Während die Stylistin weiterarbeitete, überflog Anne die Briefe. Es war das erste Mal, dass sie Fanpost erhielt: Es schrieben junge Mädchen, Frauen mittleren Alters, Schüler, die sie zu ihren Abschlussfeiern einluden, Männer, die ihr versprachen, ihre Frauen auf der Stelle zu verlassen, wenn sie nur einmal mit ihnen ausgehen würde, sie hätten sofort gespürt, dass eine tiefere Verbindung, eine Seelenverwandtschaft zwischen ihnen bestand. Für einen optimistischen Blick auf die Zukunft der menschlichen Rasse waren Fanbriefe nicht gerade das ideale Mittel. Sie ging den Stapel durch, ohne, wie sie glaubte, nach etwas Bestimmtem zu suchen, bis sie den Brief sah. Er war in Utica, New York, abgestempelt, und auf dem Umschlag stand Annes Name in der runden, schnörkeligen Handschrift eines Teenagermädchens.
Ihr erster Impuls war, den Brief beiseitezulegen und ihn erst später zu lesen, doch dann gelangte sie zu dem Schluss, dass sie ihmdamit zu viel Bedeutung zumaß. Am besten, sie las ihn jetzt gleich und warf ihn dann weg.
Es gelang ihr gerade, die Worte
Annie, wir brauchen Geld
zu lesen, ehe sie eine Panikattacke bekam und das Blatt Papier zusammenknüllte. Doch obwohl sie nicht weitergelesen hatte, stürmte eine Fülle an Worten auf sie ein:
Fernsehen
und
bitte
und
Kann ich
und
Baby
, und jedes einzelne löste einen so starken Widerwillen in ihr aus, dass ihr speiübel wurde. Wieso hatte sie überhaupt einen Blick riskiert, wenn sie mit diesem Teil ihres Lebens nichts mehr zu tun haben wollte?
«Soll ich dir was zur Beruhigung geben, Süße?», fragte die Stylistin. «Bitte keine Tränen, wenn’s geht, das ruiniert bloß dein Makeup.»
Es folgten zwei weitere Wochen, in denen sie rund um die Uhr mit Arbeit, Training, Hungern, Solarium und Anproben beschäftigt war. Ihr Körper wurde neu modelliert, ihre Haut, jeder Muskel rekonfiguriert. Nachts träumte sie von Cheeseburgern und Bananensplits. Sie hatte nie Probleme damit gehabt, ihr Gewicht zu halten, aber was jetzt passierte, war eine komplett neue Herausforderung, auf die sie sich mit vollem Einsatz stürzte. Sie musste sich nicht mal Mühe geben, den Anruf und den Brief aus ihren Gedanken zu streichen; ihr Körper war viel zu sehr damit beschäftigt,
alles
um sie herum zu vergessen.
Sie freundete sich mit der Produktionsassistentin an, die nach der Arbeit manchmal mit speziellen Diät-Fertigmahlzeiten vorbeikam. Sie sahen sich Filme an, und gelegentlich übernachtete die Produktionsassistentin auf der Wohnzimmercouch. Sie hieß Lauren, aber in Annes Gedanken blieb sie weiterhin einfach die Produktionsassistentin.Sie fühlte sich wohl, wenn sie das Mädchen nach dem Aufwachen vorfand, und brachte ihr dann eine Tasse Kaffee ans Sofa, froh, dass sie wenigstens einmal am Tag etwas für jemand anderen tun konnte.

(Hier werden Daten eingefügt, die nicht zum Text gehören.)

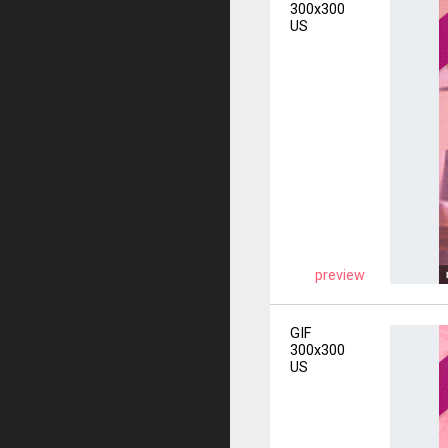
300x300
US
preview
GIF
300x300
US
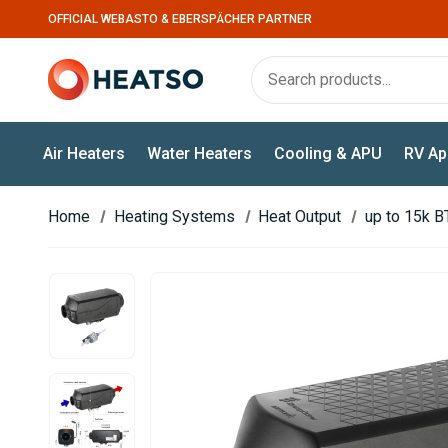
OFFICIAL WEBASTO & EBERSPÄCHER PARTNER
Air Heaters
Water Heaters
Cooling & APU
RV Ap
Home
Heating Systems
Heat Output
up to 15k B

Allerdings war sie ziemlich überrascht und auch ein wenig verärgert, als Lauren eines Nachmittags mit einem Telefon in der Hand anrückte und erneut sagte, ihre Schwester sei dran.
«Oh, bitte», sagte Anne. Sie trug ein Lederbustier und Pumps mit Zwölf-Zentimeter-Absätzen, war kaum in der Lage, sich zu bewegen. «Hatte ich dir nicht gesagt, dass ich keine Schwester habe?»
«Schon klar, aber sie ruft immer wieder an», erwiderte die Produktionsassistentin. «Ehrlich, Anne, die Produzenten haben es auch schon mitgekriegt und fragen sich, was da nicht stimmt. Ob da irgendwas im Busch ist, wovon die Medien Wind bekommen könnten. Sie wollen keinen Druck auf dich ausüben und sind sich bewusst, dass so gut wie jeder irgendwelche familiären Probleme hat. Aber sie wüssten eben gern, was Sache ist.»